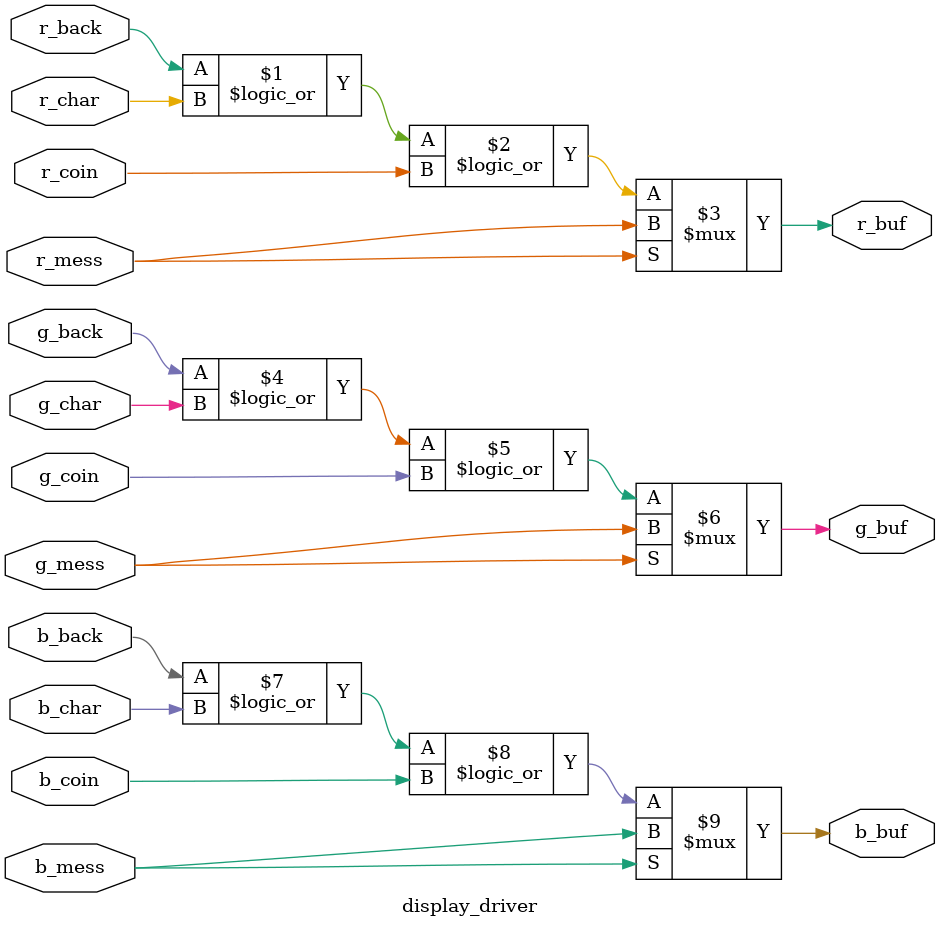
<source format=v>
`timescale 1ns / 1ps
module display_driver(
    input r_back,
    input g_back,
    input b_back,
    input r_char,
    input g_char,
    input b_char,
	 input r_coin,
	 input g_coin,
	 input b_coin,
	 input r_mess,
	 input g_mess,
	 input b_mess,
    output r_buf,
    output g_buf,
    output b_buf
    );

assign r_buf = (r_mess) ? r_mess : (r_back || r_char || r_coin);
assign g_buf = (g_mess) ? g_mess : (g_back || g_char || g_coin);
assign b_buf = (b_mess) ? b_mess : (b_back || b_char || b_coin);

endmodule

</source>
------------
- BRIEF -
All of the data must be repeated exactly, except for the pictures.

- RESPONSE FOR THIS EXERCISE -
<source format=v>
`timescale 1ns / 1ps
module display_driver(
    input r_back,
    input g_back,
    input b_back,
    input r_char,
    input g_char,
    input b_char,
	 input r_coin,
	 input g_coin,
	 input b_coin,
	 input r_mess,
	 input g_mess,
	 input b_mess,
    output r_buf,
    output g_buf,
    output b_buf
    );

assign r_buf = (r_mess) ? r_mess : (r_back || r_char || r_coin);
assign g_buf = (g_mess) ? g_mess : (g_back || g_char || g_coin);
assign b_buf = (b_mess) ? b_mess : (b_back || b_char || b_coin);

endmodule

</source>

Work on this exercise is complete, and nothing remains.